▸ EXERCISE GOAL
Rewrite the rows below, substituting "vernacular name" for every occurrence of "common name" and leaving all other text unchanged.

▸ RECORDS SHOWN
◆ ◆ ◆ ◆ ◆

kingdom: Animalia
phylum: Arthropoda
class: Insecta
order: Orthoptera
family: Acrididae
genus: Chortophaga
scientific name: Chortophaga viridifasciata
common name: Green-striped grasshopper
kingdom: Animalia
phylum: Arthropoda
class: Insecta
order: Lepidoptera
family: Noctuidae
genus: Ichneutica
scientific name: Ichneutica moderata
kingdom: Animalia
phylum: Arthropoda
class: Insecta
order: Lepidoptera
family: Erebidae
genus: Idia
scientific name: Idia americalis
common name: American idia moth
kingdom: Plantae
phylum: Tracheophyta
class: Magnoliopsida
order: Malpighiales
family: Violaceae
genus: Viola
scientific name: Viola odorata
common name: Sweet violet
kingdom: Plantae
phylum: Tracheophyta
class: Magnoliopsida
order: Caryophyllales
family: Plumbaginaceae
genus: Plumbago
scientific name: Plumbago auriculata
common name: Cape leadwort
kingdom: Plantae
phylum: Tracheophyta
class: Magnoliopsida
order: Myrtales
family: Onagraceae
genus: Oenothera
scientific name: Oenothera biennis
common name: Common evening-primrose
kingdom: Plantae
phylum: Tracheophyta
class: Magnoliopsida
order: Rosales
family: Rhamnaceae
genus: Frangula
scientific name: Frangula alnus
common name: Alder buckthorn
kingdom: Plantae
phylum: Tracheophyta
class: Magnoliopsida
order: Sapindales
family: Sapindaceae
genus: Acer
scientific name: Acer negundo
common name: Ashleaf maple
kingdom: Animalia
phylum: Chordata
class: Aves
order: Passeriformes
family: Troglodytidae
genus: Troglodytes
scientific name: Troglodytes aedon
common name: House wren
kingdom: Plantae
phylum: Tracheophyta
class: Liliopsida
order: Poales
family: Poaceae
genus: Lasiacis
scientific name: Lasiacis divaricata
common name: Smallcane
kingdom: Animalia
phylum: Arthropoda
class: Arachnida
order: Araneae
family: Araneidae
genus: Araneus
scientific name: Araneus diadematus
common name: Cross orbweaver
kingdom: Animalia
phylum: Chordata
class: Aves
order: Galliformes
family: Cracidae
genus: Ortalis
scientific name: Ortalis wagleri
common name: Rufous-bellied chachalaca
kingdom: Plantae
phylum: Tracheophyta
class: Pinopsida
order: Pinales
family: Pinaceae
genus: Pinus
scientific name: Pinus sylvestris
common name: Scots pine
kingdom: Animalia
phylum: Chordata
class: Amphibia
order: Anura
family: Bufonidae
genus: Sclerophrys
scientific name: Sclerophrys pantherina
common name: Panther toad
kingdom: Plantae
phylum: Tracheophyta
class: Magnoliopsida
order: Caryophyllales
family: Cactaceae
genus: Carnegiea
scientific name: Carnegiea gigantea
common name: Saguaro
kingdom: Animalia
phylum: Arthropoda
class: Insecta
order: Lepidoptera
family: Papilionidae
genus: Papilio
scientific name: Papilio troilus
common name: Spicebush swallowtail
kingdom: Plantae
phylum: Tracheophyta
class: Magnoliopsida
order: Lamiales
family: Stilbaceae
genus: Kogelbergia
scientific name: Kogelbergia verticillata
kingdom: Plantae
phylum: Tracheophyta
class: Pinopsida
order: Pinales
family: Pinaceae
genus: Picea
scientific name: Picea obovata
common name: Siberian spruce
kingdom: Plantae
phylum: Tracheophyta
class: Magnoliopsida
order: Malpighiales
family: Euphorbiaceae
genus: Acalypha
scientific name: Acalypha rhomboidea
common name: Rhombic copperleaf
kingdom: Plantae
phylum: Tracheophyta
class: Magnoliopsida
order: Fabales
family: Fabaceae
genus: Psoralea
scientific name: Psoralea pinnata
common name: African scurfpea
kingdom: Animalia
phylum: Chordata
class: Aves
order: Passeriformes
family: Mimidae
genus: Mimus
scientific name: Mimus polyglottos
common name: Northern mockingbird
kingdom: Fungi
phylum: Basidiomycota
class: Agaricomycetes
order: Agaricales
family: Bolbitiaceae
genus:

◆ ◆ ◆ ◆ ◆

▸ RESPONSE TO THIS TASK
kingdom: Animalia
phylum: Arthropoda
class: Insecta
order: Orthoptera
family: Acrididae
genus: Chortophaga
scientific name: Chortophaga viridifasciata
vernacular name: Green-striped grasshopper
kingdom: Animalia
phylum: Arthropoda
class: Insecta
order: Lepidoptera
family: Noctuidae
genus: Ichneutica
scientific name: Ichneutica moderata
kingdom: Animalia
phylum: Arthropoda
class: Insecta
order: Lepidoptera
family: Erebidae
genus: Idia
scientific name: Idia americalis
vernacular name: American idia moth
kingdom: Plantae
phylum: Tracheophyta
class: Magnoliopsida
order: Malpighiales
family: Violaceae
genus: Viola
scientific name: Viola odorata
vernacular name: Sweet violet
kingdom: Plantae
phylum: Tracheophyta
class: Magnoliopsida
order: Caryophyllales
family: Plumbaginaceae
genus: Plumbago
scientific name: Plumbago auriculata
vernacular name: Cape leadwort
kingdom: Plantae
phylum: Tracheophyta
class: Magnoliopsida
order: Myrtales
family: Onagraceae
genus: Oenothera
scientific name: Oenothera biennis
vernacular name: Common evening-primrose
kingdom: Plantae
phylum: Tracheophyta
class: Magnoliopsida
order: Rosales
family: Rhamnaceae
genus: Frangula
scientific name: Frangula alnus
vernacular name: Alder buckthorn
kingdom: Plantae
phylum: Tracheophyta
class: Magnoliopsida
order: Sapindales
family: Sapindaceae
genus: Acer
scientific name: Acer negundo
vernacular name: Ashleaf maple
kingdom: Animalia
phylum: Chordata
class: Aves
order: Passeriformes
family: Troglodytidae
genus: Troglodytes
scientific name: Troglodytes aedon
vernacular name: House wren
kingdom: Plantae
phylum: Tracheophyta
class: Liliopsida
order: Poales
family: Poaceae
genus: Lasiacis
scientific name: Lasiacis divaricata
vernacular name: Smallcane
kingdom: Animalia
phylum: Arthropoda
class: Arachnida
order: Araneae
family: Araneidae
genus: Araneus
scientific name: Araneus diadematus
vernacular name: Cross orbweaver
kingdom: Animalia
phylum: Chordata
class: Aves
order: Galliformes
family: Cracidae
genus: Ortalis
scientific name: Ortalis wagleri
vernacular name: Rufous-bellied chachalaca
kingdom: Plantae
phylum: Tracheophyta
class: Pinopsida
order: Pinales
family: Pinaceae
genus: Pinus
scientific name: Pinus sylvestris
vernacular name: Scots pine
kingdom: Animalia
phylum: Chordata
class: Amphibia
order: Anura
family: Bufonidae
genus: Sclerophrys
scientific name: Sclerophrys pantherina
vernacular name: Panther toad
kingdom: Plantae
phylum: Tracheophyta
class: Magnoliopsida
order: Caryophyllales
family: Cactaceae
genus: Carnegiea
scientific name: Carnegiea gigantea
vernacular name: Saguaro
kingdom: Animalia
phylum: Arthropoda
class: Insecta
order: Lepidoptera
family: Papilionidae
genus: Papilio
scientific name: Papilio troilus
vernacular name: Spicebush swallowtail
kingdom: Plantae
phylum: Tracheophyta
class: Magnoliopsida
order: Lamiales
family: Stilbaceae
genus: Kogelbergia
scientific name: Kogelbergia verticillata
kingdom: Plantae
phylum: Tracheophyta
class: Pinopsida
order: Pinales
family: Pinaceae
genus: Picea
scientific name: Picea obovata
vernacular name: Siberian spruce
kingdom: Plantae
phylum: Tracheophyta
class: Magnoliopsida
order: Malpighiales
family: Euphorbiaceae
genus: Acalypha
scientific name: Acalypha rhomboidea
vernacular name: Rhombic copperleaf
kingdom: Plantae
phylum: Tracheophyta
class: Magnoliopsida
order: Fabales
family: Fabaceae
genus: Psoralea
scientific name: Psoralea pinnata
vernacular name: African scurfpea
kingdom: Animalia
phylum: Chordata
class: Aves
order: Passeriformes
family: Mimidae
genus: Mimus
scientific name: Mimus polyglottos
vernacular name: Northern mockingbird
kingdom: Fungi
phylum: Basidiomycota
class: Agaricomycetes
order: Agaricales
family: Bolbitiaceae
genus:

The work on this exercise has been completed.